Было бы всё нормально, в сенях бы разулась, в дом бы обутой не зашла, сейчас – в калошах.
Около стула на полу стоит пустой цинковый подойник, изнутри белый от молочной пены, снаружи тоже разрисованный навозом.
Плачет она, мама, насухо – лишь подбородком – смялся тот, как яблоко мочёное.
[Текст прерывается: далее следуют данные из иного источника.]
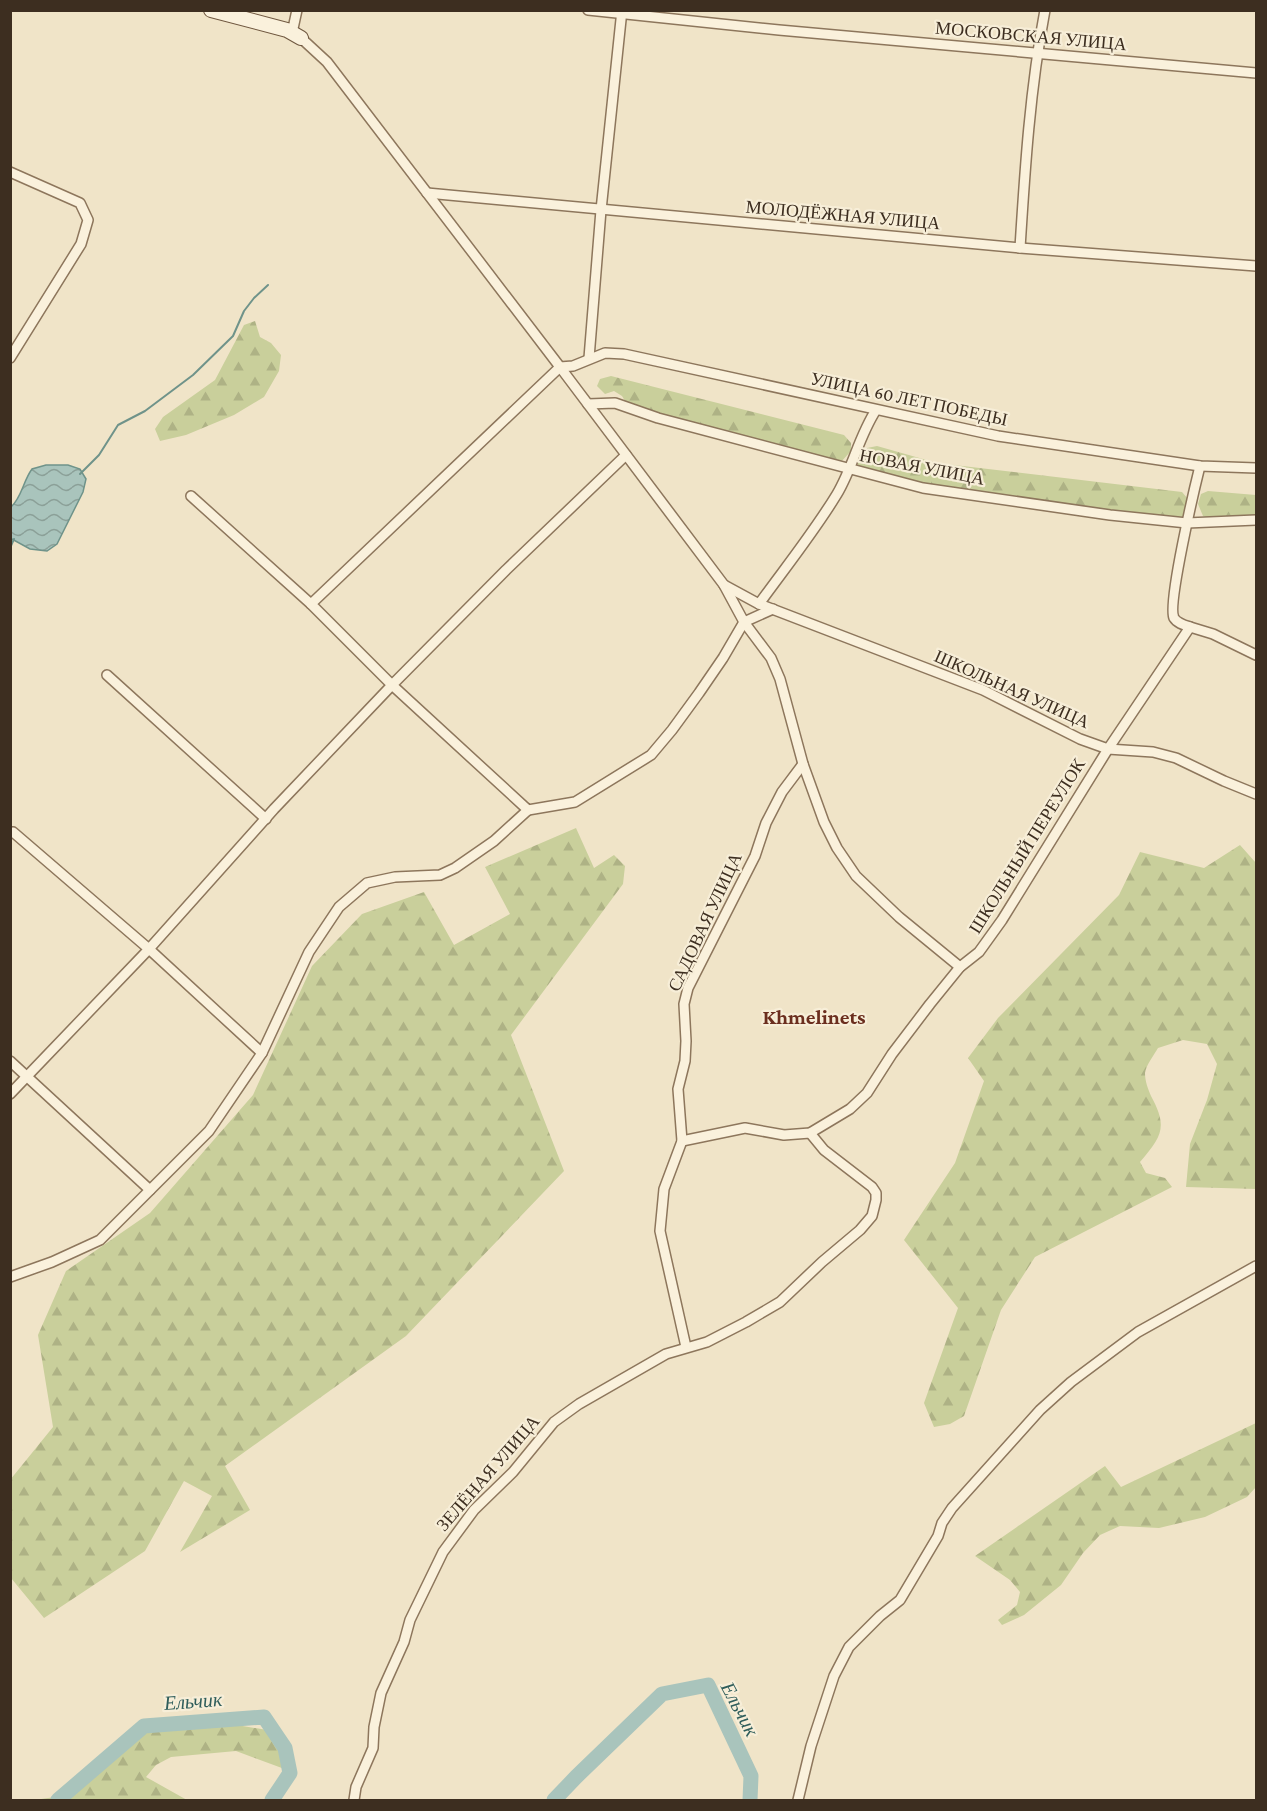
<svg xmlns="http://www.w3.org/2000/svg" width="1267" height="1811" font-family="'Crimson Pro',serif">
<style>
.forest{fill:url(#forest-firs)}
.water{fill:url(#water-waves);stroke:#6f938a;stroke-width:1.5}
.lines{fill:none;stroke-linecap:round;stroke-linejoin:round}
.stream{stroke:#6f938a;stroke-width:2}
.river{stroke:#a9c4bc;stroke-width:15}
.street-casing{stroke:#8d765c;stroke-width:12}
.secondary-casing{stroke:#6f573f;stroke-width:16}
.street{stroke:#faf1dc;stroke-width:9}
.secondary{stroke:#faf1dc;stroke-width:14}
.labels{text-anchor:middle;dominant-baseline:central;stroke-width:4.5;stroke-linejoin:round;paint-order:stroke}
.street-label{font-size:18px;fill:#3d2e20;stroke:#f7eed8}
.water-label{font-size:20px;font-style:italic;fill:#2f5d5a;stroke:#f7eed8}
.quarter-label{font-size:21px;font-weight:bold;fill:#6b2e1e;stroke:#f7eed8}
</style>
<defs>
<pattern id="forest-firs" width="22" height="20" patternUnits="userSpaceOnUse" patternTransform="scale(1.5)"><rect width="22" height="20" fill="#c9cf9b"/><path d="M5 1l3.5 6h-7zM16 11l3.5 6h-7z" fill="#aeb285"/></pattern>
<pattern id="water-waves" width="16" height="10" patternUnits="userSpaceOnUse" patternTransform="scale(1.5)"><rect width="16" height="10" fill="#a9c4bc"/><path d="M0 5q4-4 8 0t8 0" fill="none" stroke="#8ba098"/></pattern>
</defs>
<rect width="100%" height="100%" fill="#f0e4c8"/>
<g class="forest">
<path d="M255,321L260,337L271,343L281,355L279,371L264,397L234,415L186,435L160,441L155,429L163,417L215,380L244,325Z"/>
<path d="M611,376L844,435L851,443V451L840,463L628,406L622,396L614,391L605,394L597,386L600,379Z"/>
<path d="M877,446L937,463L1182,492L1188,499L1185,513L1181,520L1115,514L927,487L858,468V463L867,448Z"/>
<path d="M1208,491L1256,495V517L1211,519L1203,516L1198,504L1201,494Z"/>
<path d="M576,828L594,868L614,855L625,866L623,884L511,1035L564,1171L406,1336L225,1466L250,1510L180,1552L212,1496L184,1481L145,1551L44,1618L11,1578L10,1480L53,1427L38,1335L66,1271L150,1213L253,1095L312,966L362,914L424,892L454,945L510,914L485,867Z"/>
<path d="M1240,845L1256,863V1189L1186,1187L1190,1144L1207,1100L1217,1064L1207,1044L1183,1040L1158,1048C1154,1055 1146,1065 1145,1073C1145,1081 1148,1089 1151,1096C1168,1127 1162,1136 1140,1162L1146,1173L1165,1178L1172,1187L1035,1257L1001,1310L964,1416L950,1424L934,1427L924,1403L958,1308L904,1240L955,1163L984,1081L968,1058L998,1018L1119,895L1140,852L1204,868Z"/>
<path d="M1256,1423V1487L1247,1497L1205,1517L1159,1528L1120,1526L1100,1535L1083,1553L1061,1585L1024,1615L1002,1625L998,1620L1017,1605L1020,1592L1010,1580L975,1556L1105,1466L1121,1487Z"/>
<path d="M189,1717L273,1731L290,1771L236,1751L171,1757L156,1765L146,1777L187,1800H34L55,1797L114,1744Z"/>
</g>
<path class="water" d="M46,465H68L80,469L86,479L83,492L57,544L47,551L30,549L10,538L11,507C22,497 23,481 32,469Z"/>
<g class="lines">
<g class="stream">
<path d="M80,474L99,455L118,425L145,411L193,375L233,336L244,311L254,298L268,285"/>
<path d="M10,548L14,539"/>
</g>
<g class="river">
<path d="M58,1800L144,1726L264,1717L285,1748L290,1773L272,1800"/>
<path d="M554,1800L576,1777L662,1694L708,1685L751,1776L750,1800"/>
</g>
<g class="street-casing">
<g id="street">
<path d="M588,10L779,30L1256,73"/>
<path d="M292,33L297,10"/>
<path d="M10,172L80,203L88,220L81,244L10,358"/>
<path d="M427,193L1020,248L1256,266"/>
<path d="M1020,248C1025,168 1030,89 1045,10"/>
<path d="M589,358L601,210L622,10"/>
<path d="M560,367L724,585L744,622L771,658L780,679L803,764L824,822L837,848L856,876L899,917L960,967"/>
<path d="M560,367L573,366L605,353L624,354L998,436L1200,466L1256,468"/>
<path d="M588,404L615,403L658,418L923,488L1110,515L1187,523L1256,520"/>
<path d="M626,455L506,570L392,685L528,810L575,802L651,755L672,730L699,693L723,658L744,622L773,609"/>
<path d="M191,496L311,604"/>
<path d="M724,585L759,604L983,690L1080,739L1108,749L1153,752L1176,758L1224,781L1256,794"/>
<path d="M759,604C785,568 814,532 837,494C853,467 859,436 876,410"/>
<path d="M1190,627L1213,634L1256,655"/>
<path d="M107,675L266,819"/>
<path d="M13,832L149,949L262,1053"/>
<path d="M10,1061L150,1190"/>
<path d="M10,1094L149,949L274,809L392,685L311,604L560,367L327,62L301,38"/>
<path d="M682,1141L745,1128L784,1135L810,1133L850,1109L867,1093L892,1054L930,1004L960,967L979,952L1002,920L1108,749L1190,627C1184,625 1177,623 1174,618C1167,605 1195,486 1200,466"/>
<path d="M10,1277L52,1262L100,1240L209,1131L262,1053L309,952L339,907L367,883L395,877L440,875L455,868L494,841L528,810"/>
<path d="M686,1347L660,1231L664,1189L682,1141L678,1089L685,1061L686,1041L684,1004L688,988L755,856L766,823L782,792L803,764"/>
<path d="M354,1800L356,1787L373,1748L374,1727L381,1693L404,1642L410,1620L443,1552L474,1510L513,1472L554,1422L579,1404L666,1354L707,1342L746,1322L780,1302L822,1262L860,1230L872,1216L876,1200V1193L872,1187L824,1150L810,1133"/>
<path d="M798,1800L811,1746L834,1676L849,1647L880,1616L900,1600L938,1536L942,1523L952,1508L1040,1410L1071,1382L1138,1332L1256,1266"/>
</g>
</g>
<g class="secondary-casing">
<path id="secondary" d="M211,10L287,30L301,38"/>
</g>
<use href="#street" class="street"/>
<use href="#secondary" class="secondary"/>
</g>
<g class="labels">
<g class="street-label">
<text transform="translate(1031 36) rotate(5)">МОСКОВСКАЯ УЛИЦА</text>
<text transform="translate(843 215) rotate(5)">МОЛОДЁЖНАЯ УЛИЦА</text>
<text transform="translate(909 399) rotate(12)">УЛИЦА 60 ЛЕТ ПОБЕДЫ</text>
<text transform="translate(922 467) rotate(11)">НОВАЯ УЛИЦА</text>
<text transform="translate(1012 689) rotate(24)">ШКОЛЬНАЯ УЛИЦА</text>
<text transform="translate(1027 846) rotate(-58)">ШКОЛЬНЫЙ ПЕРЕУЛОК</text>
<text transform="translate(705 922) rotate(-65)">САДОВАЯ УЛИЦА</text>
<text transform="translate(488 1473) rotate(-49)">ЗЕЛЁНАЯ УЛИЦА</text>
</g>
<g class="water-label">
<text transform="translate(193 1701) rotate(-4)">Ельчик</text>
<text transform="translate(740 1709) rotate(62)">Ельчик</text>
</g>
<g class="quarter-label">
<text x="814" y="1017">Khmelinets</text>
</g>
</g>
<rect width="1267" height="1811" fill="none" stroke="#3d2e20" stroke-width="24"/>
</svg>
Хмуро молчит. Глаз на меня не поднимает.
А у меня душа зашлась – дышать мне стало трудно, – будто весь воздух разом, как из шарика резинового, насосом выкачали из избы, стены её пока ещё не слиплись только. И всегда со мной так, внутри у меня такое начинает вытворяться, ко гда я духом обмираю, малодушничаю. Когда плачет рядом кто-то – цепенею. Как малахольный. И слова в моей, будто совсем не приспособленной для подобных случаев, голове тут же не в очередь, как бы им следовало, спешат выстроиться, а в кучу-малу, как пчёлы в рой, сбиваются – ну и найди в ней, в куче этой, после нужное. Какое первым ухватил, в ход и пускаешь.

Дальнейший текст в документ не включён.